Chief Rabbi Dovid Lau called on women to light Shabbos candles five minutes early for the boys’ refuah shleimah.

 

During the past few days, both boys first reacted by moving when spoken to and have squeezed people’s hands. The older son opened his eyes. Doctors warn that these encouraging signs do not necessarily indicate anything significant. But Sunday and Monday the boys were successfully removed from the EMCO machines and their hearts functioned normally.

 

“Today and yesterday we saw a miracle,” their father said. “…The chizuk from Klal Yisroel is having its effect, the tefillos are helping. Yesterday, when I saw Yitzchok’s heart begin to work it was truly moving — this was the heart of Klal Yisroel.
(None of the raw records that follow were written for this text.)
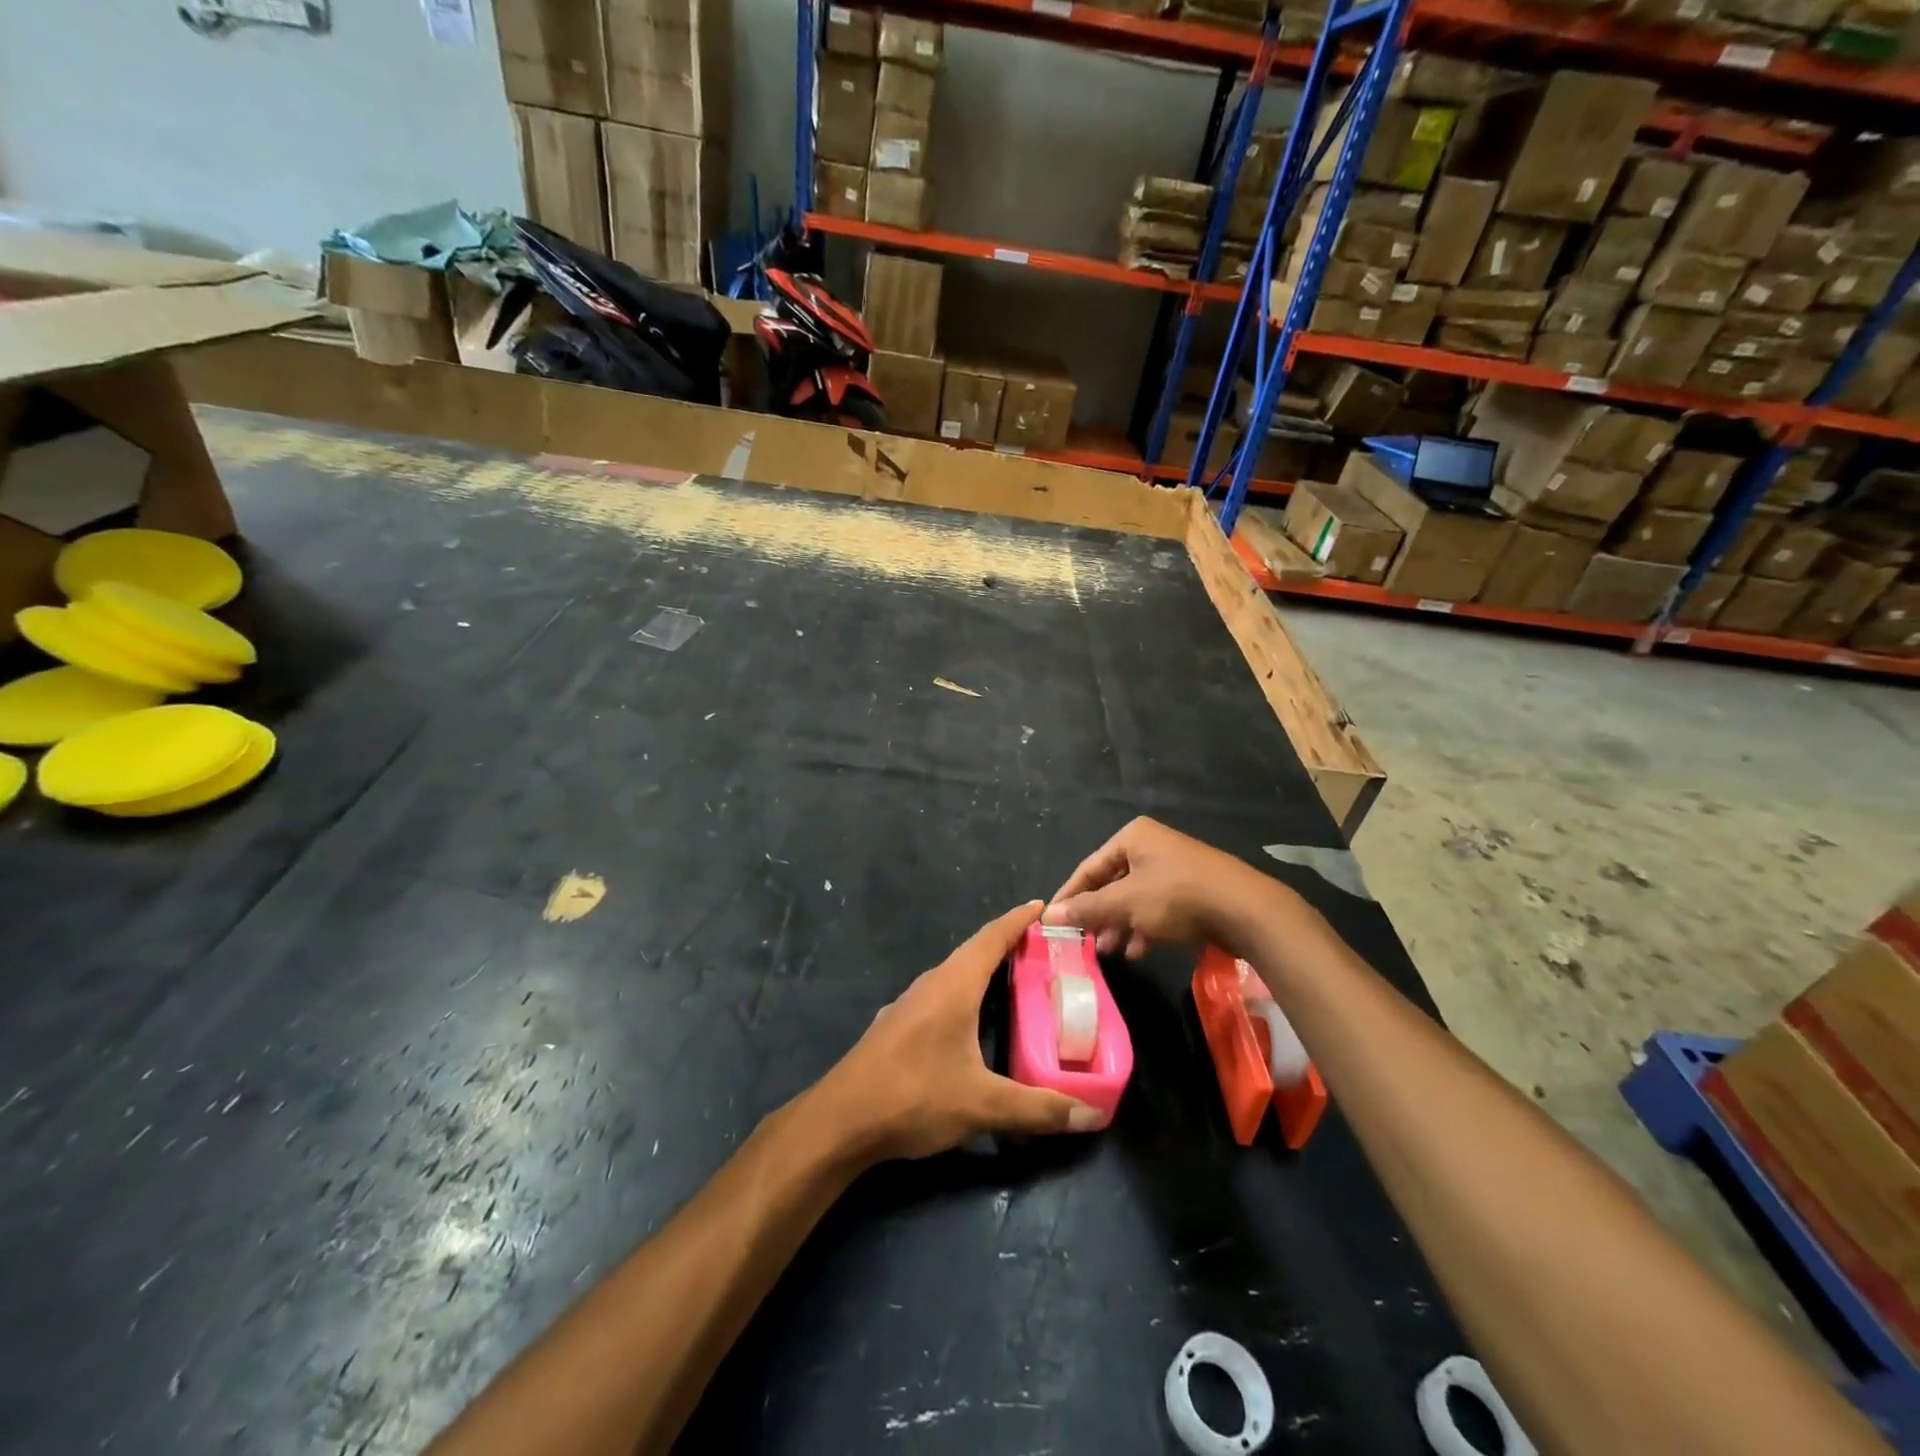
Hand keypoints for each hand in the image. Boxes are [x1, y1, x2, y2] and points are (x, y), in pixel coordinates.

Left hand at [814, 902, 1101, 1162]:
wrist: (839, 1121)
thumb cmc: (913, 1096)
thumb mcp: (982, 1105)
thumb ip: (1037, 1109)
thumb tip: (1089, 1115)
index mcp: (953, 985)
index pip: (991, 938)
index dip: (1018, 920)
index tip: (1043, 906)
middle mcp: (930, 985)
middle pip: (974, 953)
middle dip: (1008, 946)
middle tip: (1044, 950)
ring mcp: (909, 1005)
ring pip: (954, 976)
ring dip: (984, 972)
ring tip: (1016, 982)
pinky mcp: (897, 1028)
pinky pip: (940, 997)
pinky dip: (965, 996)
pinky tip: (973, 1022)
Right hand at [1044, 817, 1272, 957]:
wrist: (1246, 910)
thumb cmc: (1177, 897)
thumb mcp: (1126, 903)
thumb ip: (1087, 909)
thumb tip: (1046, 915)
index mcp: (1133, 837)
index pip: (1089, 867)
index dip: (1069, 896)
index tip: (1052, 921)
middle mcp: (1152, 846)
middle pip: (1112, 882)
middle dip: (1098, 914)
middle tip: (1083, 940)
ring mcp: (1175, 867)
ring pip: (1135, 897)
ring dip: (1120, 924)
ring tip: (1109, 950)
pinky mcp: (1192, 890)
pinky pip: (1157, 907)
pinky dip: (1144, 926)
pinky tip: (1138, 950)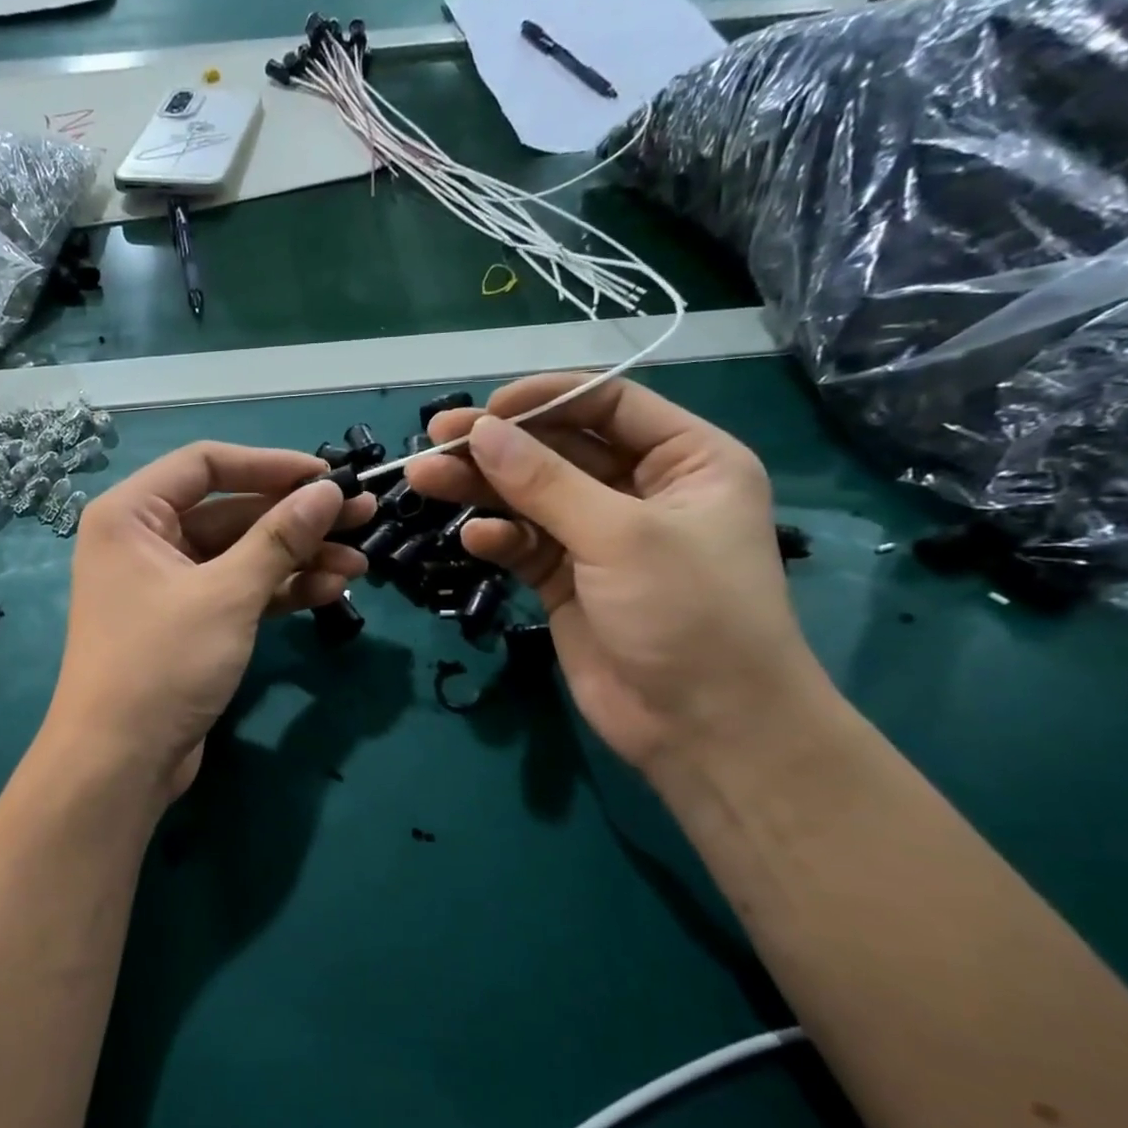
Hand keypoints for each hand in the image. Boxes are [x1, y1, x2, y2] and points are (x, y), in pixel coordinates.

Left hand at [49, 442, 375, 799]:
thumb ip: (280, 538)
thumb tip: (329, 491)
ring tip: (360, 563)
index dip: (270, 465)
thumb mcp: (227, 594)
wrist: (120, 763)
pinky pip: (238, 591)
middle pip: (231, 511)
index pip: (206, 465)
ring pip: (241, 555)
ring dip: (299, 558)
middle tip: (363, 518)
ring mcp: (167, 584)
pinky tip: (330, 591)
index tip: (328, 476)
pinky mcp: (188, 623)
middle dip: (297, 518)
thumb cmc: (162, 663)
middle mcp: (145, 540)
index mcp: (132, 514)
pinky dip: (280, 590)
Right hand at [406, 374, 825, 770]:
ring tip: (425, 478)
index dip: (545, 399)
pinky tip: (474, 541)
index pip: (608, 403)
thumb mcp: (620, 535)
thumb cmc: (688, 613)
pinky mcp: (567, 581)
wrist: (702, 727)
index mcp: (686, 460)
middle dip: (498, 446)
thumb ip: (544, 482)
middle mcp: (642, 490)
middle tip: (435, 439)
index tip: (485, 410)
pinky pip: (525, 545)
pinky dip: (498, 539)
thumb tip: (479, 431)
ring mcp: (600, 538)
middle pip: (559, 450)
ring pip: (531, 498)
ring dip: (481, 488)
Today we saw the same with Michoel for whom the procedure was more critical.” 

 

However, there is still a way to go. The boys are still under sedation and on respirators and their condition remains critical.

 

“We do not know what damage the lungs and other systems incurred,” said Dr. Einat Birk, Director of the hospital’s heart institute. “In terms of the heart we could wake the children but it is better to leave them sedated in terms of their other systems.”

 

The boys’ parents beg the tzibbur to continue to daven and say Tehillim for the refuah shleimah of Rafoel Yitzchok Eizik ben Michal and Chaim Michoel Shlomo ben Michal.

 

“The doctors tell me, ‘We’re doing the hishtadlus, but knowledge of the condition is very scant,’” their father said. “Tefillos help, you can see that they help!”